Raw data
- - -

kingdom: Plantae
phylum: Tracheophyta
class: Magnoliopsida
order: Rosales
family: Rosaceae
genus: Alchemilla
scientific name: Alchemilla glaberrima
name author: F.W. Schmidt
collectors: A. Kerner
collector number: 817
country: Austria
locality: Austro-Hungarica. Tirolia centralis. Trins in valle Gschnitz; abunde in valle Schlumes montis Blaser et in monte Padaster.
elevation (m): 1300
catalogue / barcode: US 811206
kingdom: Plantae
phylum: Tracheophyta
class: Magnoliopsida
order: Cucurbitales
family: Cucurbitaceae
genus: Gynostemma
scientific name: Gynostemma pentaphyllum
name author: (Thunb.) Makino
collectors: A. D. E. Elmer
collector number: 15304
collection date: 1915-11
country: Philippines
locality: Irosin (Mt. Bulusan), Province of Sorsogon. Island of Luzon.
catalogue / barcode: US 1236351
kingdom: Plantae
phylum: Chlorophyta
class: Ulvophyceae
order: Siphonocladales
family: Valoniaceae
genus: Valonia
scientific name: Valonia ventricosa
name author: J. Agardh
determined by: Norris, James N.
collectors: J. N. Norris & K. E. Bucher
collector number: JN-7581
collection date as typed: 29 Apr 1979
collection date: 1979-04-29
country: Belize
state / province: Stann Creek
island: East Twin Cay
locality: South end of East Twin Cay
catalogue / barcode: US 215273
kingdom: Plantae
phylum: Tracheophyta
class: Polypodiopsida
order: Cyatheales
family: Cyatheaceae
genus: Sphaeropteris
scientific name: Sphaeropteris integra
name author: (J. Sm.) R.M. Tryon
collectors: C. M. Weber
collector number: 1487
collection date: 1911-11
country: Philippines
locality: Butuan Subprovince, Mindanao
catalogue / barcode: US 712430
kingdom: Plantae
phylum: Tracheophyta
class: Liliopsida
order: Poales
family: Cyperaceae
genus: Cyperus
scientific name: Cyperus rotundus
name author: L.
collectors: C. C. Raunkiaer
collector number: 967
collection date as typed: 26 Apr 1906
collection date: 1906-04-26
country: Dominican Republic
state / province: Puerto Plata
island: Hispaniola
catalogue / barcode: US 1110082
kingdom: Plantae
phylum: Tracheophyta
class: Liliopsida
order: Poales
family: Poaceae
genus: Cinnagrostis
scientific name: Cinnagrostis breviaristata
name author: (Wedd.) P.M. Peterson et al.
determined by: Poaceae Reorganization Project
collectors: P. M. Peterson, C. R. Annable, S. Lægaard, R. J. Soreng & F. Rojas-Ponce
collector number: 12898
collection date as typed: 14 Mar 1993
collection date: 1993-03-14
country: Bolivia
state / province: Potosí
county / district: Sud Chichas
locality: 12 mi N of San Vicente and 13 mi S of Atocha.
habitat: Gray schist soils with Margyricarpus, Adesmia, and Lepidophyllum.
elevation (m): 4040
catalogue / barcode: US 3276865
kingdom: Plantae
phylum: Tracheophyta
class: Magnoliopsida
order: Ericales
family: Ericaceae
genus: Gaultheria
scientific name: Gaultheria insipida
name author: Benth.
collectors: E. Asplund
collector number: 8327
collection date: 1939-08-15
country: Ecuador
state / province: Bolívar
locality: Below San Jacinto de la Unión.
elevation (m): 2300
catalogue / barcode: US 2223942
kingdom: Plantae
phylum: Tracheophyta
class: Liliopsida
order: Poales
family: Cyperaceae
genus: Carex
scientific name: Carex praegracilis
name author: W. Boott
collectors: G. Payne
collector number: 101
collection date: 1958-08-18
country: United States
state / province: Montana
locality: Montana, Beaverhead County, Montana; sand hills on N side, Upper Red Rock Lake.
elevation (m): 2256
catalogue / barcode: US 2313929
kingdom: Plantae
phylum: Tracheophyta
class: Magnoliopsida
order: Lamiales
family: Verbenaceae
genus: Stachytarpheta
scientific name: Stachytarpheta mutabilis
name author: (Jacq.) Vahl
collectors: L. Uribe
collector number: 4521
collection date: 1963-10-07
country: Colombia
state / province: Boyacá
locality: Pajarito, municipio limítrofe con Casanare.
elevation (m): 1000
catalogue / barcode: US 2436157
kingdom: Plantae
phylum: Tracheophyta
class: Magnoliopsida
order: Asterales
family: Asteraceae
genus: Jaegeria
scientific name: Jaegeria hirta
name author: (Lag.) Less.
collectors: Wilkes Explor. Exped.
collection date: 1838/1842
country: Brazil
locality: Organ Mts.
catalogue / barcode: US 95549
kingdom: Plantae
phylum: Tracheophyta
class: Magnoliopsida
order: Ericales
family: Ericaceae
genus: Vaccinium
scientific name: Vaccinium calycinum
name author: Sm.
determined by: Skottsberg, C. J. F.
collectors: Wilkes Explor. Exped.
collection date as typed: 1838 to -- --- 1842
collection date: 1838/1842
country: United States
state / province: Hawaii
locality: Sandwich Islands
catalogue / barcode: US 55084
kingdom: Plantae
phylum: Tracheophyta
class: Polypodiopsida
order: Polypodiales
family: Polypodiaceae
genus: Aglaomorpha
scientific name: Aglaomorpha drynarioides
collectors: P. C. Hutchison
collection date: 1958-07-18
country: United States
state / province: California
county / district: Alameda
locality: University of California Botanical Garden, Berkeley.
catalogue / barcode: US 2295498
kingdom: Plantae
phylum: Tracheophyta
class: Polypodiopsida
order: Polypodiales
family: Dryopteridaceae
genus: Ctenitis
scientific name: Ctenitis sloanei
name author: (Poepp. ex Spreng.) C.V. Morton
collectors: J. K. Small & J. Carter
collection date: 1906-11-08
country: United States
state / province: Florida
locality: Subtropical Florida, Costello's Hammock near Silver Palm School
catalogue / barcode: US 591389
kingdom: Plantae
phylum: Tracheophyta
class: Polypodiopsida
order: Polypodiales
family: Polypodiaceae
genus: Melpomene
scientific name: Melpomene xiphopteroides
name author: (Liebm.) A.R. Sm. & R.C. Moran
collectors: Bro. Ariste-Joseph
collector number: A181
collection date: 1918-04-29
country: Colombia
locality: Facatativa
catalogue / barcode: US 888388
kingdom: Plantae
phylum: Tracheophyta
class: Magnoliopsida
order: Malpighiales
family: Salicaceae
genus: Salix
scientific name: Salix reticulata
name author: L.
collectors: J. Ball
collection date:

- - -

Exercise instructions
Express the lines as a Markdown table with the columns "Row" and "Line", starting at the first line and ending at the one that contains "scientific name: Gynostemma pentaphyllum", both included. Number each row, and leave out any blank lines.

Result below
| Row | Line |
|---|---|
| 1 | kingdom: Plantae |
| 2 | phylum: Tracheophyta |
| 3 | class: Magnoliopsida |
| 4 | order: Rosales |
| 5 | family: Rosaceae |
| 6 | genus: Alchemilla |
| 7 | scientific name: Alchemilla glaberrima |
| 8 | name author: F.W. Schmidt |
| 9 | collectors: A. Kerner |
| 10 | collector number: 817 |
| 11 | country: Austria |
| 12 | locality: Austro-Hungarica. Tirolia centralis. Trins in valle Gschnitz; abunde in valle Schlumes montis Blaser et in monte Padaster. |
| 13 | elevation (m): 1300 |
| 14 | catalogue / barcode: US 811206 |
| 15 | kingdom: Plantae |
| 16 | phylum: Tracheophyta |
| 17 | class: Magnoliopsida |
| 18 | order: Cucurbitales |
| 19 | family: Cucurbitaceae |
| 20 | genus: Gynostemma |
| 21 | scientific name: Gynostemma pentaphyllum |